As robots step out of factory floors and into our homes, workplaces and public space, they will gradually begin to work more closely with people and assist us in a growing range of tasks. This increase in autonomy and capability comes with an important challenge, referred to as “value alignment”: once a robot is able to take actions in the world very quickly and efficiently with little or no oversight, how does it ensure its actions are appropriate for its user’s objective? As the instructions we give our robots evolve from “hand me that object” to “help me make a sandwich”, many underlying decisions will be left to the robot’s interpretation: in order to achieve satisfactory performance, let alone maintain safety, the robot will need to follow its user’s lead to understand what kind of sandwich she wants, what part of the process it should help her with and, of course, not to wave the cutting knife uncomfortably close to her face. And since the user’s goals and preferences will change from one task to the next, the robot must infer them from her behavior, and the user will expect it to keep up! Our work on pragmatic-pedagogic reasoning integrates cognitive studies of human theory of mind into the robot’s planning, resulting in a tractable solution approach to the human-robot value alignment problem. We see this as a first step in what we believe will become an increasingly important challenge in robotics over the coming years.
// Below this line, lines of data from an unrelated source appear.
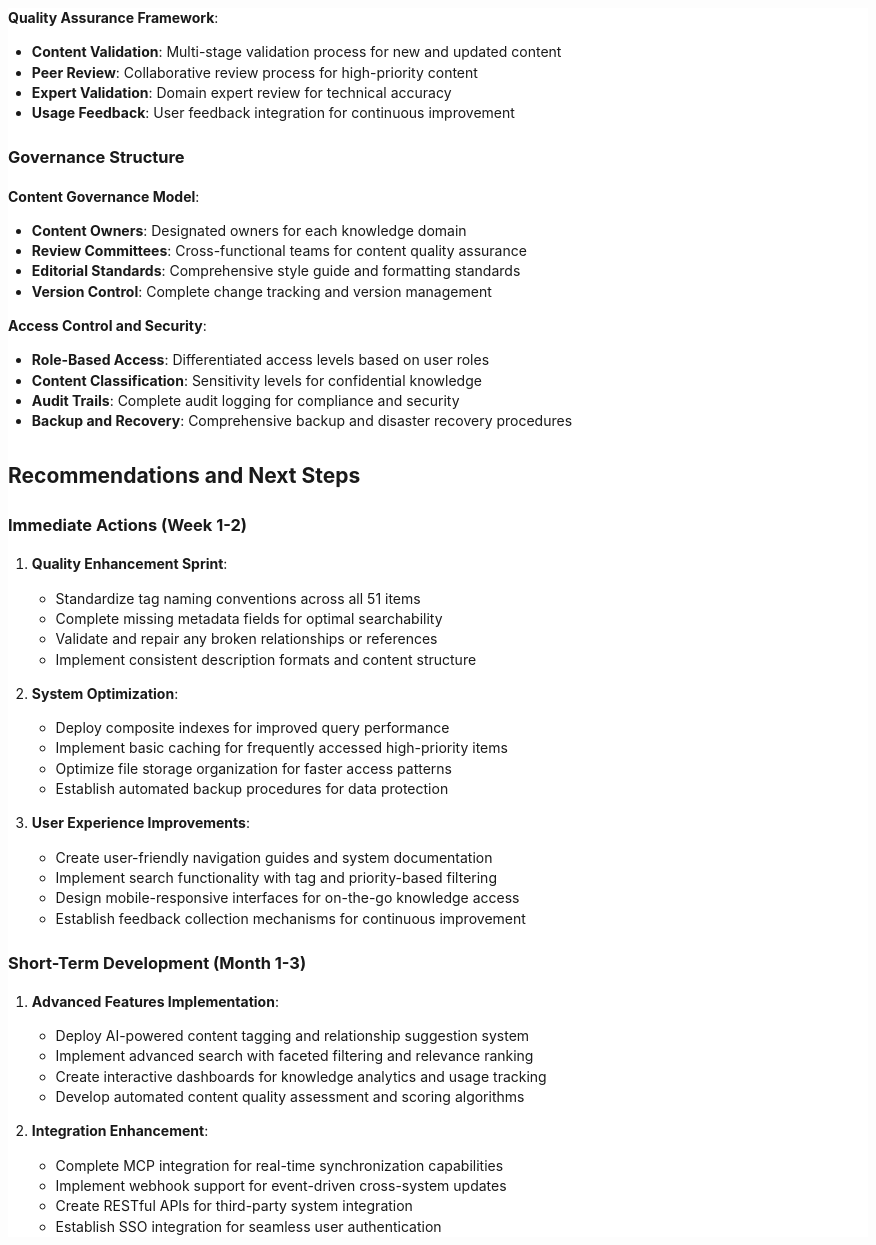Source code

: **Quality Assurance Framework**:
- **Content Validation**: Multi-stage validation process for new and updated content
- **Peer Review**: Collaborative review process for high-priority content
- **Expert Validation**: Domain expert review for technical accuracy
- **Usage Feedback**: User feedback integration for continuous improvement

### Governance Structure

**Content Governance Model**:
- **Content Owners**: Designated owners for each knowledge domain
- **Review Committees**: Cross-functional teams for content quality assurance
- **Editorial Standards**: Comprehensive style guide and formatting standards
- **Version Control**: Complete change tracking and version management

**Access Control and Security**:
- **Role-Based Access**: Differentiated access levels based on user roles
- **Content Classification**: Sensitivity levels for confidential knowledge
- **Audit Trails**: Complete audit logging for compliance and security
- **Backup and Recovery**: Comprehensive backup and disaster recovery procedures

## Recommendations and Next Steps

### Immediate Actions (Week 1-2)

1. **Quality Enhancement Sprint**:
   - Standardize tag naming conventions across all 51 items
   - Complete missing metadata fields for optimal searchability
   - Validate and repair any broken relationships or references
   - Implement consistent description formats and content structure

2. **System Optimization**:
   - Deploy composite indexes for improved query performance
   - Implement basic caching for frequently accessed high-priority items
   - Optimize file storage organization for faster access patterns
   - Establish automated backup procedures for data protection

3. **User Experience Improvements**:
   - Create user-friendly navigation guides and system documentation
   - Implement search functionality with tag and priority-based filtering
   - Design mobile-responsive interfaces for on-the-go knowledge access
   - Establish feedback collection mechanisms for continuous improvement

### Short-Term Development (Month 1-3)

1. **Advanced Features Implementation**:
   - Deploy AI-powered content tagging and relationship suggestion system
   - Implement advanced search with faceted filtering and relevance ranking
   - Create interactive dashboards for knowledge analytics and usage tracking
   - Develop automated content quality assessment and scoring algorithms

2. **Integration Enhancement**:
   - Complete MCP integration for real-time synchronization capabilities
   - Implement webhook support for event-driven cross-system updates
   - Create RESTful APIs for third-party system integration
   - Establish SSO integration for seamless user authentication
I am interested in the challenge of introducing robotics and AI into the public space, allowing autonomous systems to safely and efficiently interact with people. My research seeks to bring together techniques from control and decision theory, machine learning, and cognitive science to design human-centered systems that can leverage synergies and guarantee safety. In particular, I have done research in safe reinforcement learning for robotics, collision-free trajectory generation for large multi-vehicle fleets and increasing fluency in human-robot collaboration.
I am a Ph.D. Candidate in AI and Robotics at UC Berkeley. A control theorist by training, I obtained my engineering degree from the Universidad Politécnica de Madrid in Spain and a masters in aerospace from Cranfield University in the UK. As a part of my training, I have also worked in the industry for brief periods of time, including Aerialtronics in 2012 and Apple in 2016.